▶ _Problem requirements_
Your answer should consist of each line below that includes the word "thumb".

▶ _Records to process_
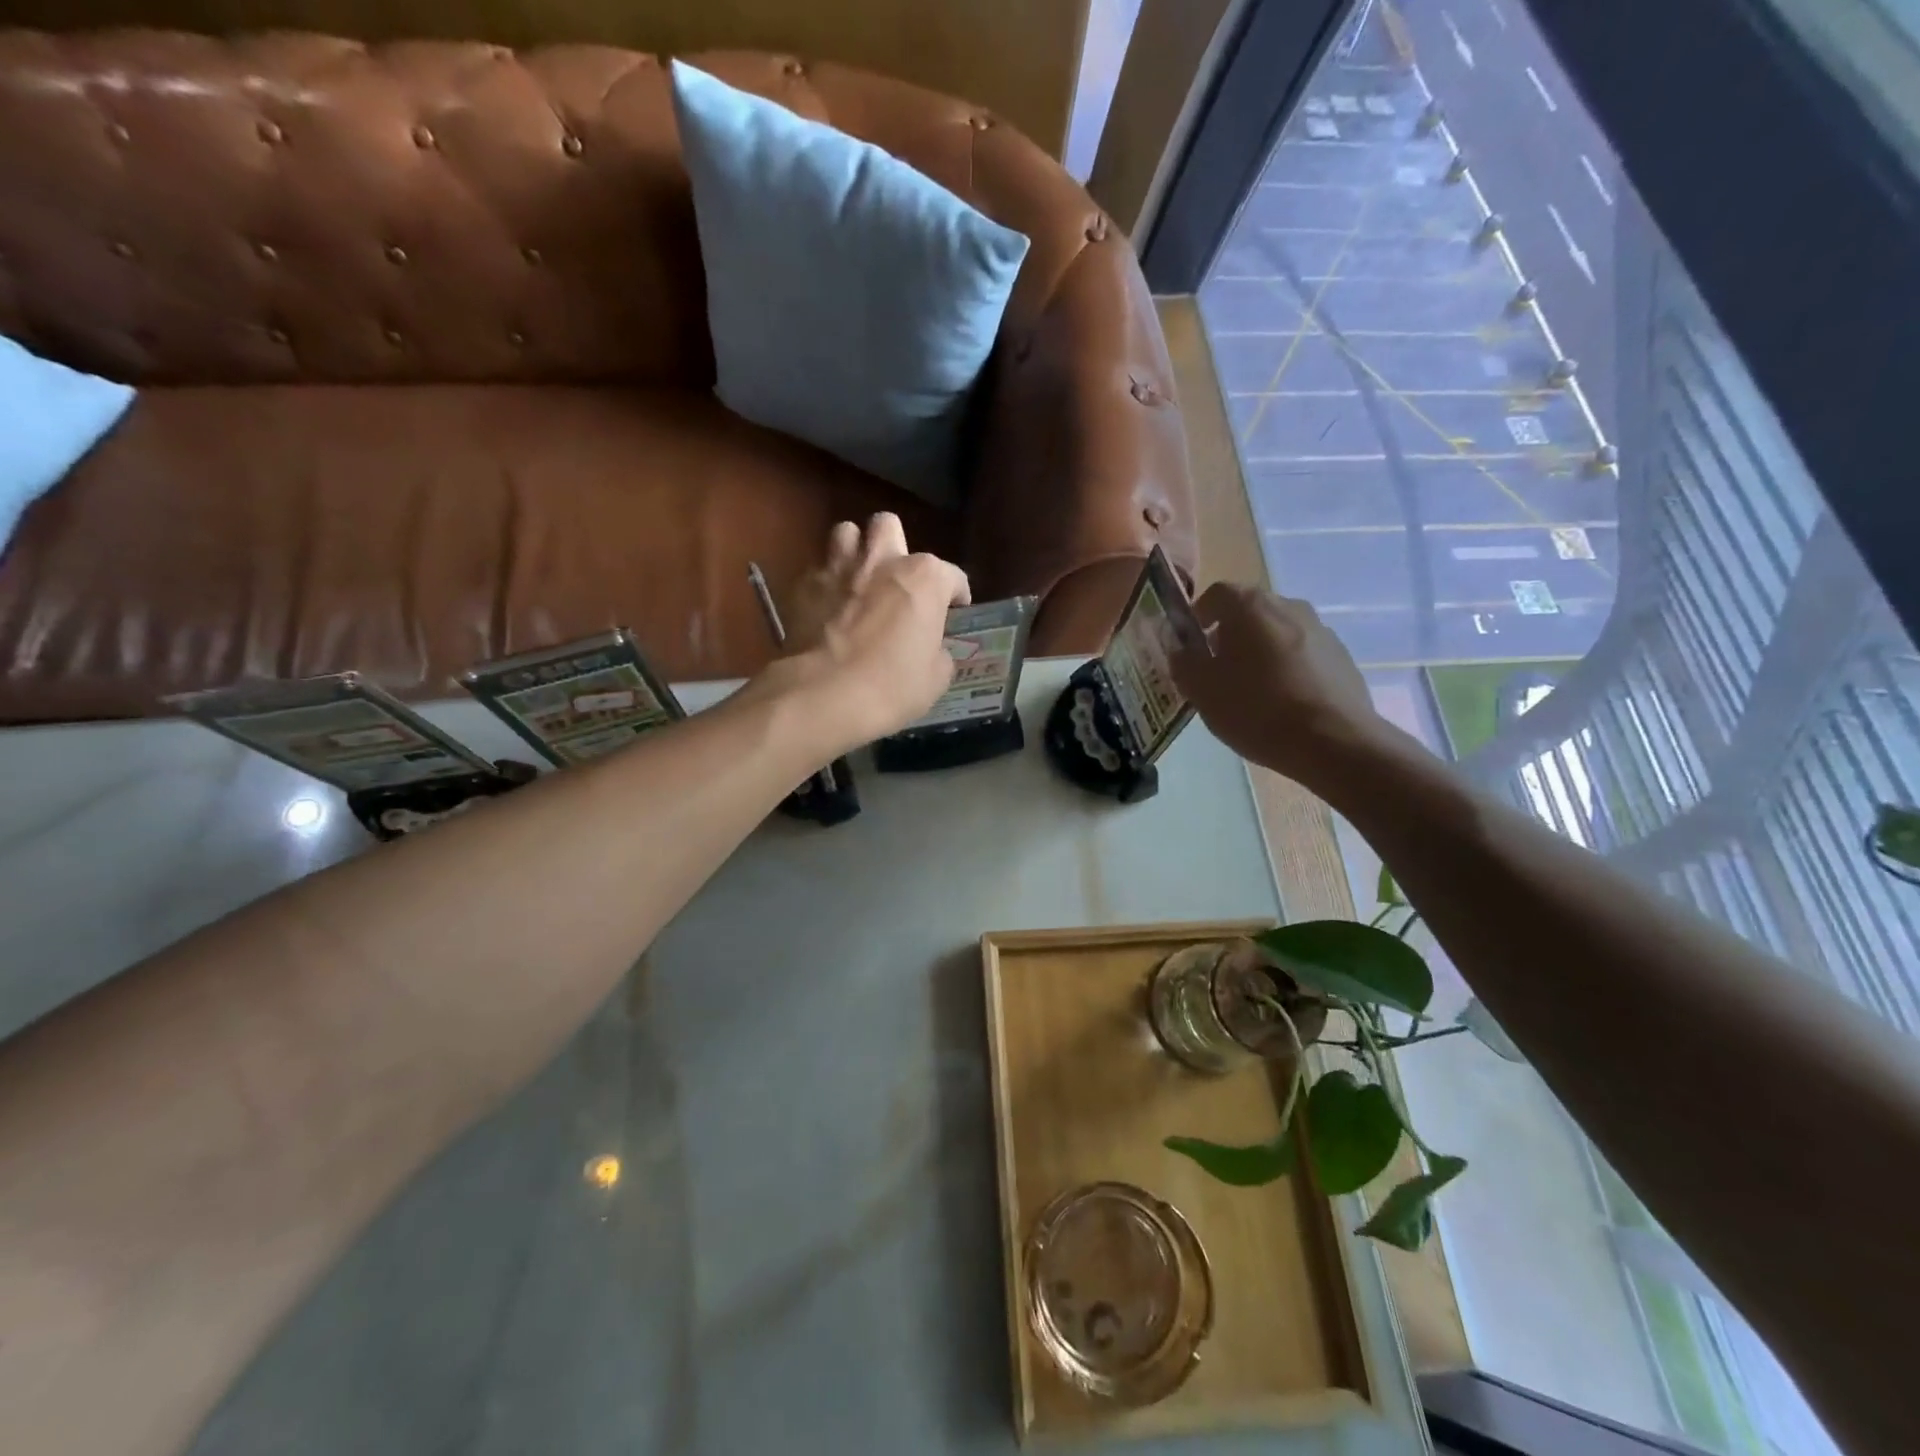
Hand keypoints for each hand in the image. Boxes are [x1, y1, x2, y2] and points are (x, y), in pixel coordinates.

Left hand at [767, 513, 969, 748]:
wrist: (824, 695)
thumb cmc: (891, 686)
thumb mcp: (935, 678)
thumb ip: (938, 652)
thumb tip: (931, 649)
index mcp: (925, 578)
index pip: (952, 575)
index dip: (956, 594)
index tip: (954, 610)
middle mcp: (882, 560)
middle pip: (889, 527)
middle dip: (895, 546)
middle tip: (897, 578)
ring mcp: (838, 567)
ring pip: (846, 533)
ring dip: (854, 551)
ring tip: (858, 579)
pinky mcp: (803, 585)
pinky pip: (817, 570)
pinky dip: (826, 584)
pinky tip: (827, 607)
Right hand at [1171, 583, 1388, 788]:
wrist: (1333, 742)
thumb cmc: (1256, 709)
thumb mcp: (1202, 691)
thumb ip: (1184, 663)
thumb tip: (1182, 650)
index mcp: (1250, 606)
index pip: (1216, 593)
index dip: (1198, 616)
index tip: (1191, 645)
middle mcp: (1288, 605)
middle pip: (1249, 611)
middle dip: (1229, 635)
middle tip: (1218, 670)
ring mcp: (1321, 629)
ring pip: (1277, 632)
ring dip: (1260, 651)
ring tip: (1252, 690)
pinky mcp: (1341, 656)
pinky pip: (1303, 653)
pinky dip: (1288, 668)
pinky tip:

▶ _Result for this exercise_
thumb cmc: (891, 686)
thumb mcp: (935, 678)
thumb ip: (938, 652)
thumb tip: (931, 649)
thumb cmc: (1256, 709)
thumb mcp: (1202, 691)
thumb ip: (1184, 663)
thumb tip: (1182, 650)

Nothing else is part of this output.